昔はね、大乗の人が自分たちの優位性を誇示しようと、小乗という呼び名を使っていたんでしょうけど、僕としては、もちろんそんなことはすべきではないし、反省して改めるべきことだと思っています。しかし「放送禁止用語」にするのはもったいないというか、たぶん難しいので、そうではなくて、新しく〝生かして〟上手に使う方向を考えた方がいい、と思っているのです。

――そういった背景には、すでに一照さんの中に、小乗、声聞や縁覚といったイメージが、既にあるのですね。

一照 ああ、そうですね。〝声聞的なメンタリティ〟とか〝縁覚的なメンタリティ〟という風に、聞いたり読んだりしたことを教条的に守ろうとする態度とか、自分の得た洞察に独善的に固執している態度とかを指すわけです。
僕はこれらの言葉を「メンタリティ」の特質を表す言葉として使っていて、特定の仏教の伝統やグループ、人間に対して「あの伝統は小乗だ」というようにジャッジメンタルな、価値判断の色濃い用語としては使っていません。

けれど、伝統的に、声聞・縁覚とか小乗という言葉が実際に使われてきているし、説一切有部(*3)の人たちへの批判を含んだ使い方をされてきたという伝統は確かにあるので、それを無くすというのはうまくなくて、今、現代でそれを使うとすれば、換骨奪胎とは言えないまでも、用法を変えて、〝自戒〟の言葉とするべきなのではないでしょうか。

なぜ大乗がそういう批判したのかということは、やはりきちんと押さえておく必要があるんです。うっかりすると、そういう小乗的なメンタリティに陥りやすいのがわれわれですから。

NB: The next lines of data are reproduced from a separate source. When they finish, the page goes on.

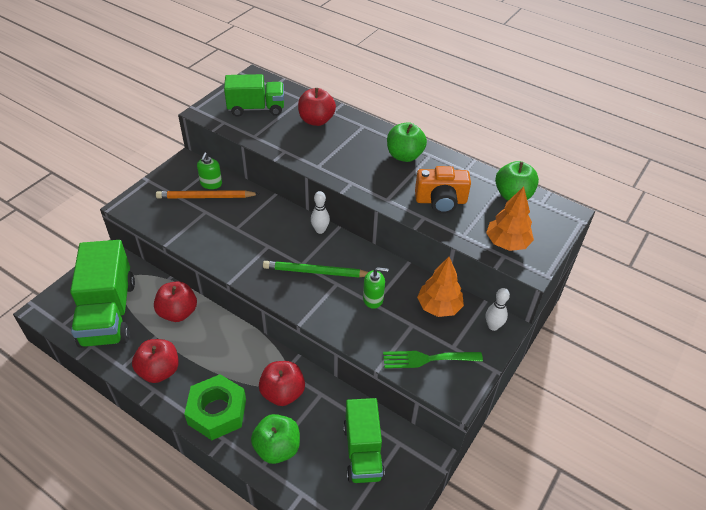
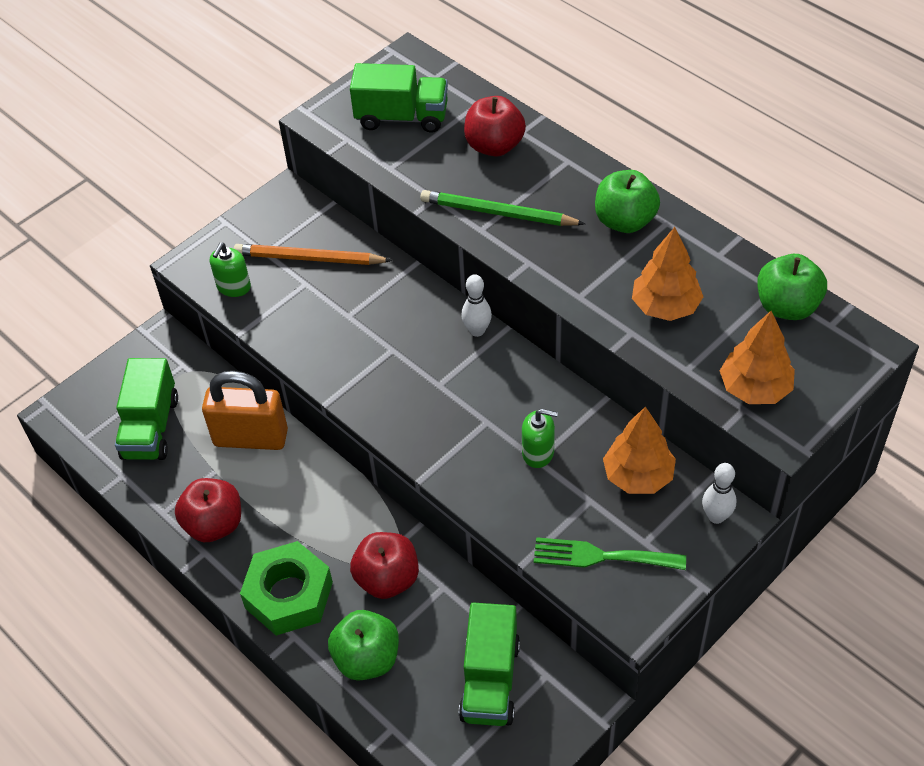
camera: 15 degrees right, 5 degrees up
green truck [70,240,135,348] -> green truck [115,358,178,460], size x0.65
red apple [154,281,197,322] -> orange padlock [202,371,288,450]
green soap dispenser [197,153,222,189] -> green soap dispenser moved to [210,243,251,297]
green pencil [263,261,368,278] -> green pencil moved to [420,190,585,226]
orange camera [415,166,471,214] -> orange tree [632,227,703,321]

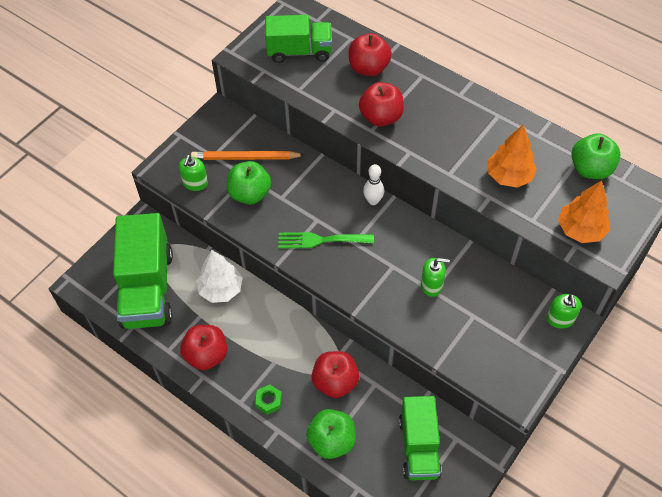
camera: 10 degrees left, 5 degrees up
green truck [115,358,178,460] -> green truck [113,213,173,329], size x1.53
orange padlock [202,371,288,450] -> white tree [196,250,243,303]
green nut [240,541,333,636] -> green nut [255,384,282,415], size x0.45
green pencil [420,190,585,226] -> red apple [359,82,404,127]
green fork [534,537,686,570] -> green fork moved to [278,232,374,249]
green apple [595,170,660,233] -> green apple moved to [227,161,271,204]
orange tree [603,406,676,494] -> none
white bowling pin [702,463,736,524] -> green soap dispenser [547,294,582,329]

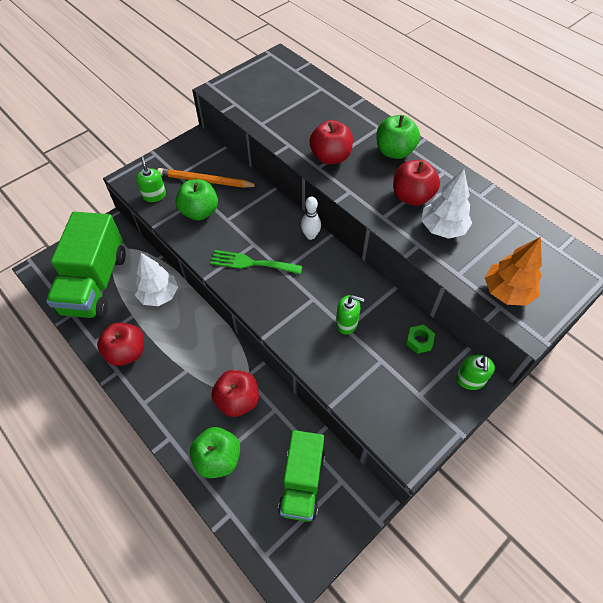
camera: 10 degrees right, 0 degrees up
green soap dispenser [179,155,208,191] -> green soap dispenser turned 135 degrees clockwise [136,156,166,202]
green nut [255,384,282,415] -> green nut moved to [406,324,435,354]
green truck [265,15,332,63] -> none
red apple [349,33,392,76] -> red apple moved to [393,160,440,206]
orange tree [487,125,537,188] -> white tree [422,169,472,239]
green apple [571,133,621,179] -> green apple moved to [376,115,420,159]

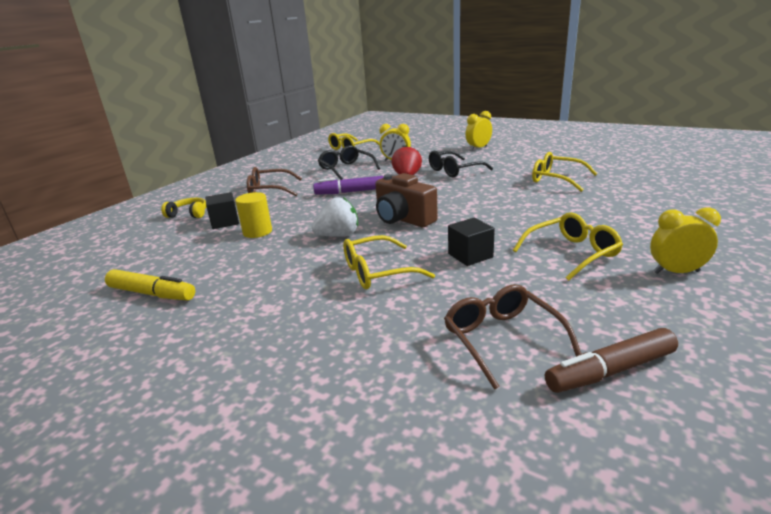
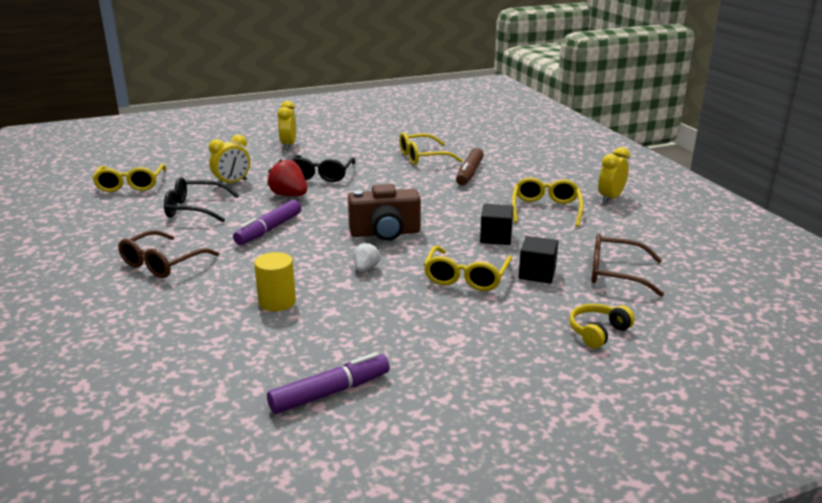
camera: 55 degrees left, 0 degrees up
yellow marker [105,269,195,300] -> purple marker [267,352,390,414]
yellow headphones [161,198,206,218] -> yellow headphones moved to [569,304,635,348]
black cube [205,192,239,229] -> black cube moved to [518,236,559,283]
white strawberry [312,197,358,237] -> white strawberry [354,242,380,272], size x0.61
brown marker [545,328,678,393] -> brown marker moved to [456,148,484,186]

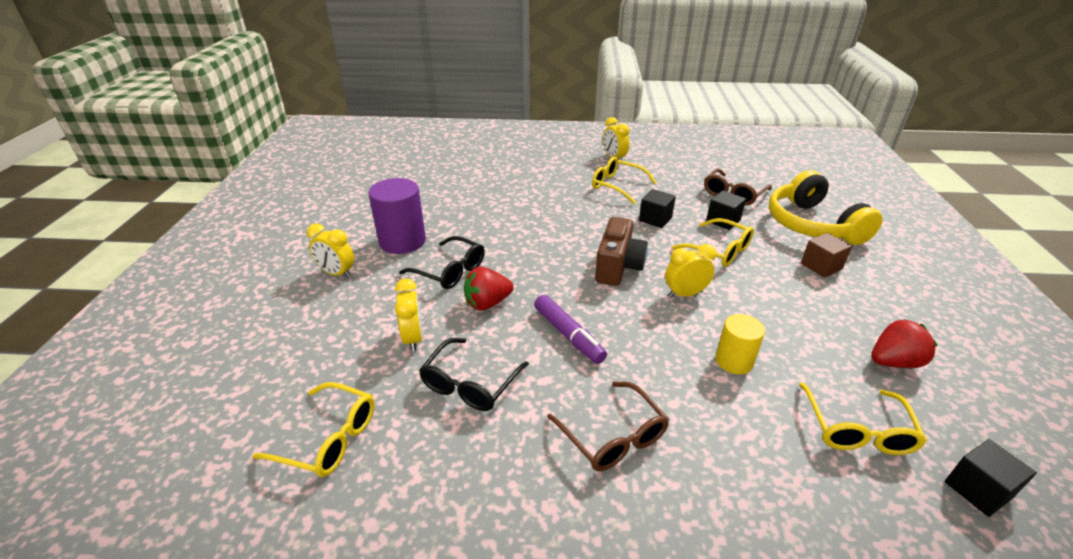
camera: 65 degrees left, 10 degrees up
purple marker [267,352,390,414] -> red strawberry [871,319,938,368]
white strawberry [354,242,380,272] -> yellow clock [665,244,716,298]
yellow glasses [400,132,463,165] -> yellow glasses moved to [799,383,927,455]
brown marker [456,148,484,186] -> none
yellow headphones [569,304,635,348] -> yellow headphones [769,170,883,245], size x2.27
none -> purple cylinder [368,178,426,254]
none -> brown cube [801,233,852,278]
none -> black cube [945,439,1037,517]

*3 説一切有部(梵: Sarvāstivādin, 巴: Sabbatthivāda)は、部派仏教時代の部派の一つで略称は有部。紀元前1世紀の半ば頃に上座部から分派したとされ、部派仏教の中で最も優勢な部派であった。
主観的な我(人我)は空だが、客体的な事物の類型(法)は三世に渡って実在するとしたことから大衆部や経量部と対立・批判を受け、今日の小乗、大乗仏教の淵源となった。